I worry, though, that the company doesn’t yet comprehend the challenge posed by smartphones. Satoru Iwata, Nintendo’s CEO, has repeatedly criticized the App Store model of game distribution. He argues that allowing developers to create free ad-supported games, or games that sell for just a buck or two, will reduce the quality of the games available for his consoles. “If we were simply going to say OK, the only way we could sell more products is by decreasing the price, then there wouldn’t be a bright future and the entire industry will fold,” he told All Things D in June. His comments also seemed to suggest that Nintendo won’t try to offer its games to other platforms—even if those platforms eclipse Nintendo’s own devices.

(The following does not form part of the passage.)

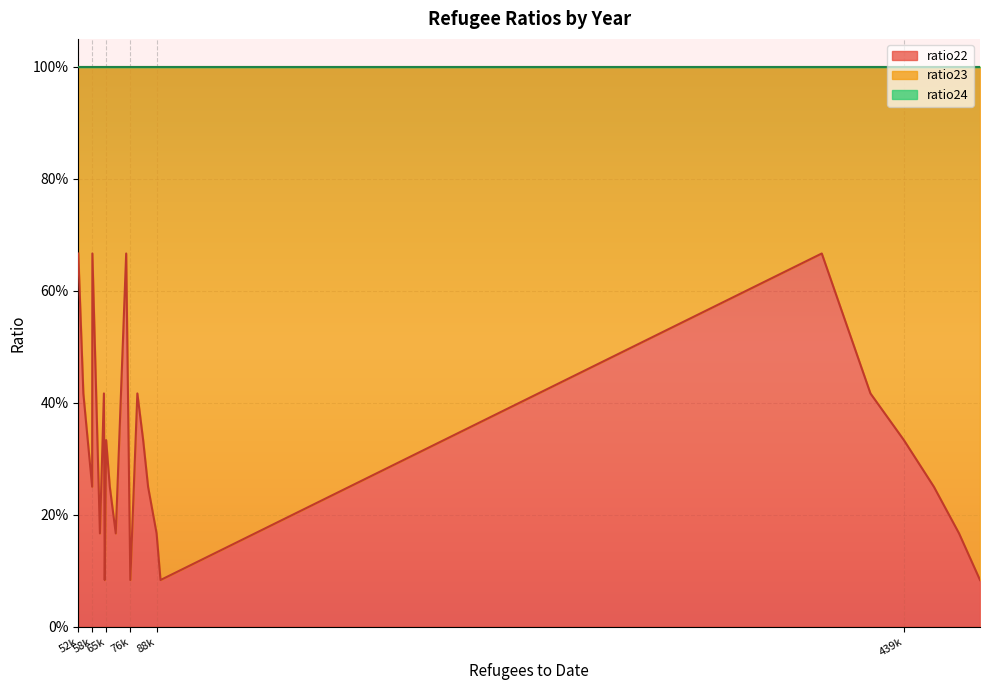

What is the sum of all ratio23 values?

16.3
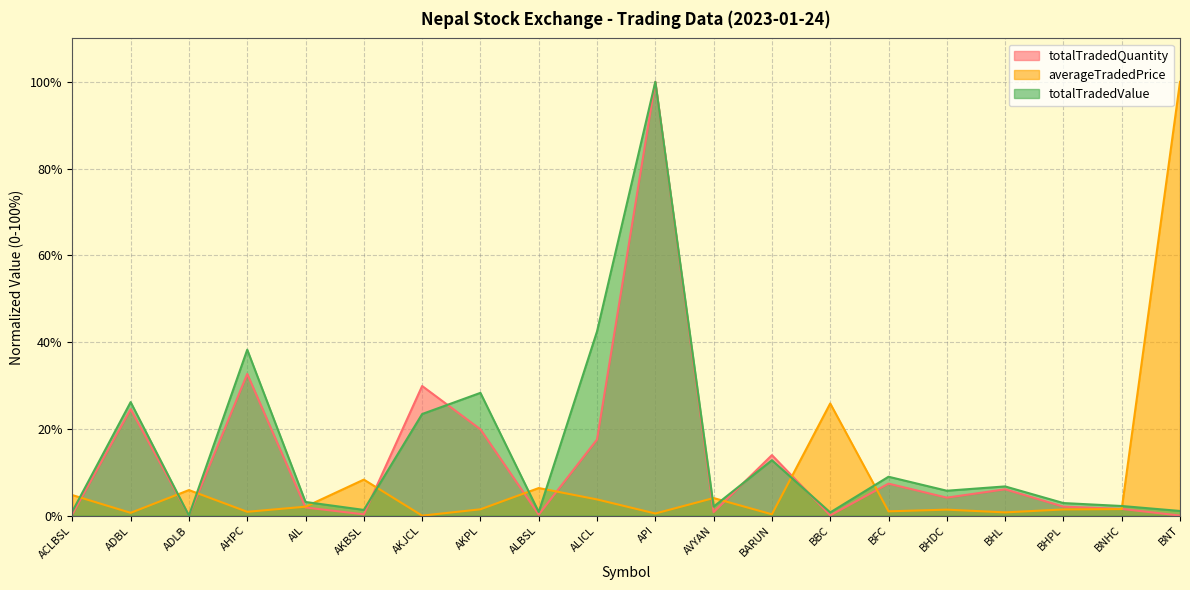

What is the sum of all totalTradedValue values?

308.1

Nintendo made its fortune in the era of dedicated, single-function portable devices, but the multifunction smartphone is ushering in a new age. This doesn’t mean that all dedicated devices will die. Amazon’s Kindle, for instance, has thrived despite competition from smartphones and tablets. The reason Amazon has done well is that it has proved willing to shift its strategy in response to its rivals. By pushing for ever-cheaper content from a wider variety of authors, it has made Kindle a powerful force in the publishing industry. Amazon is also not selfish about Kindle content—you can read books from its store on Amazon’s device, but also on the iPhone and pretty much everything else.

It would be difficult for Nintendo to match this strategy. I doubt that Apple will allow it to set up a game store on the iPhone—it could do so for Android, however—and many games developed for the 3DS and DS won’t work on touchscreen-only devices. But surely Nintendo could make a push for cheaper games, and even for free games—and, in general, open itself up to the possibility of developing novel business models. When asked about that possibility in the past, Iwata has been adamant: “Nintendo is not interested,” he told All Things D. Perhaps a long slump will change his mind.